Recap of Highlights from SiGMA Americas Summit 2022
The recent SiGMA Americas Summit and the Canadian Gaming Summit in Toronto offered unique opportunities for key industry players to exchange ideas.
Toronto was at the centre of North American gambling happenings, as it recently hosted both the SiGMA Americas Summit and the Canadian Gaming Summit (CGS). The two events offered a platform for key industry players to discuss the state of the gambling industry in the region, exchange ideas, and showcase new products and technologies.
This was the first time since the launch of Ontario’s new iGaming market and the legalisation of single-event sports betting that Canada hosted a gaming conference of such magnitude. The CGS ran from 7 to 9 June 2022 at the Metro Toronto Convention Centre, while SiGMA Americas Summit was hosted at the Enercare Centre – Exhibition Place from 6 to 9 June.
Key Industry Takeaways from the Two Summits
A few main points from the Canadian Gaming Summit include discussions between Ontario’s regulated iGaming market and the provincial regulators. On the second day of the conference, the Alcohol and Gambling Commission of Ontario (AGCO) and iGaming Ontario held a panel discussion on the state of Ontario’s online gambling market after its initial two months of operations.
Dave Forestell, the chairman of iGaming Ontario, moderated the one-hour discussion, with the panellists including Tom Mungham, CEO of AGCO, and Martha Otton, executive director of iGaming Ontario. The debate revealed that over 70 operators are presently undertaking the licensing process with the regulators. Some of these receive licenses after 70 days, while in other cases, this can extend to 120 days.

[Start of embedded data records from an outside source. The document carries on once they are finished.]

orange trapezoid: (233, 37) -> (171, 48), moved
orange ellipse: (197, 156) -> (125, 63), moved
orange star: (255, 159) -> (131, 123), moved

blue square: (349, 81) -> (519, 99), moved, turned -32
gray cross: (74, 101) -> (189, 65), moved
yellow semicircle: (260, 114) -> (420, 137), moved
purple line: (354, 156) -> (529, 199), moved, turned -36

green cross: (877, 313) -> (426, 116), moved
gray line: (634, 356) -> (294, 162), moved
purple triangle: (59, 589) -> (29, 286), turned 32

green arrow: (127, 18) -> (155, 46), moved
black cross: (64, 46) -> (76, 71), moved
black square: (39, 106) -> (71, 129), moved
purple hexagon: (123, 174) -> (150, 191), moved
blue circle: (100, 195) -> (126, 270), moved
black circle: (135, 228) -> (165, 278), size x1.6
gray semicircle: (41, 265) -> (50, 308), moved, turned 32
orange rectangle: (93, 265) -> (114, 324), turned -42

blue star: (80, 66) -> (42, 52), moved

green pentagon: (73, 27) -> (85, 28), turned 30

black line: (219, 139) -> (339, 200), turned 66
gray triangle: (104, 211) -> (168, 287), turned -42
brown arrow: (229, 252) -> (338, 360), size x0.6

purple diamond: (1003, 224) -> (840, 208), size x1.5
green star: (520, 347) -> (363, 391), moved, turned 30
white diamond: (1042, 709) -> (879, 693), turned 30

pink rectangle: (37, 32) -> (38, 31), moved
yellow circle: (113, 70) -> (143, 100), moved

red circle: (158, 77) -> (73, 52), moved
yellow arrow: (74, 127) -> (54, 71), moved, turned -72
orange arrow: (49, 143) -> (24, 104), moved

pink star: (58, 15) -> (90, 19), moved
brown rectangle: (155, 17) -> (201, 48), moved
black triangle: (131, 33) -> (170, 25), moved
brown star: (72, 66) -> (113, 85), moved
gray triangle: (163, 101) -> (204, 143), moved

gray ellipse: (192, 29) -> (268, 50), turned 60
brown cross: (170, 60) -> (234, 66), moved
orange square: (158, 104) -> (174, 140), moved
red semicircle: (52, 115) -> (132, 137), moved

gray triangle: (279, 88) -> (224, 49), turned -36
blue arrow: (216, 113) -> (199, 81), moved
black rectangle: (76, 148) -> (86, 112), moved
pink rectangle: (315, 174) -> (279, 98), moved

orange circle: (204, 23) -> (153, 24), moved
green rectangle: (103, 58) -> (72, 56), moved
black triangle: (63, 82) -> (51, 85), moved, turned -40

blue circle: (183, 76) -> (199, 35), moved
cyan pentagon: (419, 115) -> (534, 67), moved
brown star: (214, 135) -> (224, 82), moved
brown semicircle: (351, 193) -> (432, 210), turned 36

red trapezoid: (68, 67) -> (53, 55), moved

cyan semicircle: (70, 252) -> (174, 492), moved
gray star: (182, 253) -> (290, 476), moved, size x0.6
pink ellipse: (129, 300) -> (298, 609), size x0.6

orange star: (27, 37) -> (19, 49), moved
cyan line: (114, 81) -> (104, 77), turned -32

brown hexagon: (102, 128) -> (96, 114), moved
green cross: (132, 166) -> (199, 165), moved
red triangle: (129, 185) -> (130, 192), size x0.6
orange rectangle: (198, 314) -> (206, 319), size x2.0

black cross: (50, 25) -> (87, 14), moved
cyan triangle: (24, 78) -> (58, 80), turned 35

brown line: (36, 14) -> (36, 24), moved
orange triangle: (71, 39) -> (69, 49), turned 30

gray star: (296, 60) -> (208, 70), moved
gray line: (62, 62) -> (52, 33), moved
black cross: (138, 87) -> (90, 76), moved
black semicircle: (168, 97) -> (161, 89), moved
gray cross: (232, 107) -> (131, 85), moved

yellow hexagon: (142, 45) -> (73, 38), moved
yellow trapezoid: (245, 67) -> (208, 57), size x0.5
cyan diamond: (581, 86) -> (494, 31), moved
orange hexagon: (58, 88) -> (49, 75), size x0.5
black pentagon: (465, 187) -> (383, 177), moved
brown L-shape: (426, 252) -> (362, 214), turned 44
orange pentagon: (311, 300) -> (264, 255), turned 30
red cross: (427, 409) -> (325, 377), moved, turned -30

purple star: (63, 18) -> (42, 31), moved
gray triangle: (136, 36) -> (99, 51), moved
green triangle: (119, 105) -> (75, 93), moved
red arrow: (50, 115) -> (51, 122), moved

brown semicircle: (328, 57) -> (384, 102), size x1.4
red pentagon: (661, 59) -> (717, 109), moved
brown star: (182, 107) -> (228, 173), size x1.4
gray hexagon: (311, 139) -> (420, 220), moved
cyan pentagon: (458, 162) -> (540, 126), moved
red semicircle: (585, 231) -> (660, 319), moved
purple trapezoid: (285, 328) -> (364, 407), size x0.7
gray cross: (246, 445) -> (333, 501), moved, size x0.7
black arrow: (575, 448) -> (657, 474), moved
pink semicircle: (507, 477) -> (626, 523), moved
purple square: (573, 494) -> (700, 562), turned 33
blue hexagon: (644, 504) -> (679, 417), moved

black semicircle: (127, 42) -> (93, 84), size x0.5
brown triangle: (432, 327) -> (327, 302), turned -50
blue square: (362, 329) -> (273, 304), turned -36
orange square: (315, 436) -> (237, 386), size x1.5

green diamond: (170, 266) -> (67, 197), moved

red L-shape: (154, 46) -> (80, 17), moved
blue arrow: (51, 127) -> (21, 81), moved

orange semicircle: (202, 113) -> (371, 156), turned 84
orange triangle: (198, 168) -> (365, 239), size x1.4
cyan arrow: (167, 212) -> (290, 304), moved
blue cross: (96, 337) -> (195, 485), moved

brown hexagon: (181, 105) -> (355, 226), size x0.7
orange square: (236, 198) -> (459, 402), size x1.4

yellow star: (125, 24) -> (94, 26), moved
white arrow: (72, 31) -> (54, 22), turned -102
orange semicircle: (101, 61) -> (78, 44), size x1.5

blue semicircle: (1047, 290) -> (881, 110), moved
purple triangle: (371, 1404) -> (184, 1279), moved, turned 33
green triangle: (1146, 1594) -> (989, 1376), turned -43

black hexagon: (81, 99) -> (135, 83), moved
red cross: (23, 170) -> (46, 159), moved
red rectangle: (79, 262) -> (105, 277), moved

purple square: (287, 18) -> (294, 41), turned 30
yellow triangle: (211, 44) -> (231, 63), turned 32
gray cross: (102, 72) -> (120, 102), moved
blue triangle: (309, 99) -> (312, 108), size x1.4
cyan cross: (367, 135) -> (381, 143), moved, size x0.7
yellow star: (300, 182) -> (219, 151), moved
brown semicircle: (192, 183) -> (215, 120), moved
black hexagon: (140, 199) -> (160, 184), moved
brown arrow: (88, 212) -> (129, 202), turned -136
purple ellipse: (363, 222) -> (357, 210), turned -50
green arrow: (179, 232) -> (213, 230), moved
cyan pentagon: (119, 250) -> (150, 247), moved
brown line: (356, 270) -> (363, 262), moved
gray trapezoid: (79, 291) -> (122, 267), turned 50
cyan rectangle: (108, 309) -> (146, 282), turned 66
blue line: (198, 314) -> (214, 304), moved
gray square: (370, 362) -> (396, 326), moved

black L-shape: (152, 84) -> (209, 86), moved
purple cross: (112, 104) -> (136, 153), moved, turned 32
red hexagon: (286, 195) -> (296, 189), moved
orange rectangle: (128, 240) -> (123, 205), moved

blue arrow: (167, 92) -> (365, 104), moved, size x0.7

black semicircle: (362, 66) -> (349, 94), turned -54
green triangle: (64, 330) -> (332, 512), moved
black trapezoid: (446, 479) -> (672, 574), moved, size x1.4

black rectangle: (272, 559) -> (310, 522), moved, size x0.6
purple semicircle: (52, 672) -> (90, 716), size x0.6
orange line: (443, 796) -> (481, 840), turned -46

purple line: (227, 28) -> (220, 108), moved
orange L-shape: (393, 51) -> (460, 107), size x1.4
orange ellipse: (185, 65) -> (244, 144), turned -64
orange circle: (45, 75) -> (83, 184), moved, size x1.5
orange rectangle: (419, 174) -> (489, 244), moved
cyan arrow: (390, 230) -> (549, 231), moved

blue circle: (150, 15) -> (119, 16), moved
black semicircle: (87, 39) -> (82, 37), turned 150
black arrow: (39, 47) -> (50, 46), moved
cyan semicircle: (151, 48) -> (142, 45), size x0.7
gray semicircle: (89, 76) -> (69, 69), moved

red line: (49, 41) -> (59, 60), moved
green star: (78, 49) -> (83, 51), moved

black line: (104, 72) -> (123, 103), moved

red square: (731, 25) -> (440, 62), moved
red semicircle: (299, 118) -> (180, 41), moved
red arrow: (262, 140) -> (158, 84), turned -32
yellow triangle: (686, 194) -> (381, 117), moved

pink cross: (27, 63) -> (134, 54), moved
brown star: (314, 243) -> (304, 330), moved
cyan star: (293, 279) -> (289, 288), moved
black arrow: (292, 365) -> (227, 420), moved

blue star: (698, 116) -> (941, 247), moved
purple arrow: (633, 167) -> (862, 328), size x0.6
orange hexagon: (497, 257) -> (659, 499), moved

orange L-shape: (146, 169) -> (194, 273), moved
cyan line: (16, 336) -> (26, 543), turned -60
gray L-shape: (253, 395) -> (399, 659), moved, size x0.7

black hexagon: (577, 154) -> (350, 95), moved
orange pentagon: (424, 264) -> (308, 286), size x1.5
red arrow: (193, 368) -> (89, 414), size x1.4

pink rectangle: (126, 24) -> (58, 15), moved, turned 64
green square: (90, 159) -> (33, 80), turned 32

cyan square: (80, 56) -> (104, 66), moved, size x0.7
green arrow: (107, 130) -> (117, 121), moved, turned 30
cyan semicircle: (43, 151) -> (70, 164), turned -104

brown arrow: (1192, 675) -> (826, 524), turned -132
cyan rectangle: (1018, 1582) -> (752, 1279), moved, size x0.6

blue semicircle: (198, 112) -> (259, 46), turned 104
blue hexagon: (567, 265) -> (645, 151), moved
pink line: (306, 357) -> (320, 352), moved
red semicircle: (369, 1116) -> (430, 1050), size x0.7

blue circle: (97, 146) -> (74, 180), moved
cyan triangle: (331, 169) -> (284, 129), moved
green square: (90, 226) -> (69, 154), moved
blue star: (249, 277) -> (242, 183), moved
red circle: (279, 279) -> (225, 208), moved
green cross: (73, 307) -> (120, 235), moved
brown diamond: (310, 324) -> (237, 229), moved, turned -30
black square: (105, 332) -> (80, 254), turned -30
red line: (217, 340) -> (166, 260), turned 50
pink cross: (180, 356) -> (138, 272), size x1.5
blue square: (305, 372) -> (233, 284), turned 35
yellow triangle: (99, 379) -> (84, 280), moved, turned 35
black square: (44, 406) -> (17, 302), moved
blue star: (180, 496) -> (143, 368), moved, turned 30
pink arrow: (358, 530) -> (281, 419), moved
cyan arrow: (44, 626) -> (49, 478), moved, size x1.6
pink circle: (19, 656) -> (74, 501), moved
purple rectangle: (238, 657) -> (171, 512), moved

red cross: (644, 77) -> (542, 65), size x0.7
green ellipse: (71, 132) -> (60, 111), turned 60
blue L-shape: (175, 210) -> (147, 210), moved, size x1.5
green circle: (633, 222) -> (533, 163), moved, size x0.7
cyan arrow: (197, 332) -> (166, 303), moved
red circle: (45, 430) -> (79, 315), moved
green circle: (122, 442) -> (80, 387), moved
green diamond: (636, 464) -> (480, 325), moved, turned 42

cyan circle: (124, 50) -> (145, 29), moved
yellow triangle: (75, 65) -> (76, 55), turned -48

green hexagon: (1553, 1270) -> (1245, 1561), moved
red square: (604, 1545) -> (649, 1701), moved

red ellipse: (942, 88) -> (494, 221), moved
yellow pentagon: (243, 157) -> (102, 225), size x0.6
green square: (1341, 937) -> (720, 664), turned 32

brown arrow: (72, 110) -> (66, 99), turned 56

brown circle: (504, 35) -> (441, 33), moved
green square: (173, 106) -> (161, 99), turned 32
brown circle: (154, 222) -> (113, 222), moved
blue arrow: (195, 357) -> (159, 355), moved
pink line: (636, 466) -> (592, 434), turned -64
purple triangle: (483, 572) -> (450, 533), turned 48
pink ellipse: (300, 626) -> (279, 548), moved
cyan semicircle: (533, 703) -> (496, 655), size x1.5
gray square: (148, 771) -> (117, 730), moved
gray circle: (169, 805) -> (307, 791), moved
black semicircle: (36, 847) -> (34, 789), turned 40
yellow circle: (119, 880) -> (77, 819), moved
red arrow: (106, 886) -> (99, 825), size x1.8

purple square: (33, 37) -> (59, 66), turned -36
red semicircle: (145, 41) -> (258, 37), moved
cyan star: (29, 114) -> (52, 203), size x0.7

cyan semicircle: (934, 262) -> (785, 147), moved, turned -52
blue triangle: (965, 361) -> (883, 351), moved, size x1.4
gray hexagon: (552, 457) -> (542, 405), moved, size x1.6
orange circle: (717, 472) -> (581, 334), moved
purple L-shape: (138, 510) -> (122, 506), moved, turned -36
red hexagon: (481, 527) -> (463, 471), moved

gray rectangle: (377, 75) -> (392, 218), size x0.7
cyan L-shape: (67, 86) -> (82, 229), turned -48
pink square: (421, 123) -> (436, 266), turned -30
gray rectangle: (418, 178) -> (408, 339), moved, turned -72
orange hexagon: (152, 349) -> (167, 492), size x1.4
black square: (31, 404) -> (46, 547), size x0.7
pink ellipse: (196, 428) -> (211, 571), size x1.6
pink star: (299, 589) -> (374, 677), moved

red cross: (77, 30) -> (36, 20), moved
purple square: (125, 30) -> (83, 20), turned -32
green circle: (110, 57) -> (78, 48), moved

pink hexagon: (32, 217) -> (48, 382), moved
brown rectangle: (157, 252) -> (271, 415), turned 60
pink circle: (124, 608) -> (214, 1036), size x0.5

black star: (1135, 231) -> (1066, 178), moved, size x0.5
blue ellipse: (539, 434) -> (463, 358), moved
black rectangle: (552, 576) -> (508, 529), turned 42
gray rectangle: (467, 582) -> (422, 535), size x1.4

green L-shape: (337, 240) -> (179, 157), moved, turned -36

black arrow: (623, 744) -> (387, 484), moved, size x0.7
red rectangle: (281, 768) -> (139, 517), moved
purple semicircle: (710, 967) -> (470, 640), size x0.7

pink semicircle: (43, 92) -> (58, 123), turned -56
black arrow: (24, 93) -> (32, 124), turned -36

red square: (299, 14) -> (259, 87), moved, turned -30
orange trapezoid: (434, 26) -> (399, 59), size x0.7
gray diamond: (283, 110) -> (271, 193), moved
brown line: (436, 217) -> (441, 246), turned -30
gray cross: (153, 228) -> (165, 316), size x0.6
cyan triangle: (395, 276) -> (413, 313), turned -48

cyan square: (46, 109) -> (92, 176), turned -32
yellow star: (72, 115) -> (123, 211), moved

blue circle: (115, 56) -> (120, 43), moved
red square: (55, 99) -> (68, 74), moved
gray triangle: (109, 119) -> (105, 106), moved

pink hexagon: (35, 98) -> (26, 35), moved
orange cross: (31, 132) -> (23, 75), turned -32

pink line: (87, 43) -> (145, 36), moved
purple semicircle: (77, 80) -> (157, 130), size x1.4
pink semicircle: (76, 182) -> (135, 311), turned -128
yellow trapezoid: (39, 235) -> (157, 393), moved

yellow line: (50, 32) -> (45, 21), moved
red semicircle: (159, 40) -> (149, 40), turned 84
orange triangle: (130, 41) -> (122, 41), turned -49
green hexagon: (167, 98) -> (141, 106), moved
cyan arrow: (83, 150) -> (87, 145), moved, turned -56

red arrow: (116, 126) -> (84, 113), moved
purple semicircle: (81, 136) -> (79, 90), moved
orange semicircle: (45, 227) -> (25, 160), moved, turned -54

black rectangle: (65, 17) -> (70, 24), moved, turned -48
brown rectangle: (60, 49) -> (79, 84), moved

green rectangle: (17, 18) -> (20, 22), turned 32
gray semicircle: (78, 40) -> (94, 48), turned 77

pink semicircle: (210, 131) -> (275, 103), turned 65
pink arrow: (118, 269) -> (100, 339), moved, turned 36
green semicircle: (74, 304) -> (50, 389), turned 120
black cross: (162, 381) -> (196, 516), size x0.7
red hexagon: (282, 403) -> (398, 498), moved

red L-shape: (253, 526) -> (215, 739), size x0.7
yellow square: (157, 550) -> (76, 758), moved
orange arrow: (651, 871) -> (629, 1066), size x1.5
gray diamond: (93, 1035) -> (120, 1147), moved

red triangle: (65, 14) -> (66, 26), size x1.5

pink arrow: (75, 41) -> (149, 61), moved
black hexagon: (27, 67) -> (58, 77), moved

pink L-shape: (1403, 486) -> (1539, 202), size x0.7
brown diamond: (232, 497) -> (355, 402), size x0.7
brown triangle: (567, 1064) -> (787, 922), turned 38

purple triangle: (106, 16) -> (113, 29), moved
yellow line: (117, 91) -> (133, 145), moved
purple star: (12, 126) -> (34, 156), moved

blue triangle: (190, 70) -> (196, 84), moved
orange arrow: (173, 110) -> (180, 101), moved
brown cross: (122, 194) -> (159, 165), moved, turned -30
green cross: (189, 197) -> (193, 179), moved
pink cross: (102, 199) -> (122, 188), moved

Mungham dismissed the rumours of a 1 July cut-off date for the existing grey-market operators to migrate towards the regulated framework. He noted that there is a three to four-month transitional period before the market shifts to its final format. Regulators also warned that they’re moving toward enforcement mode and are simultaneously listening to the feedback on issues such as the province’s strict marketing rules.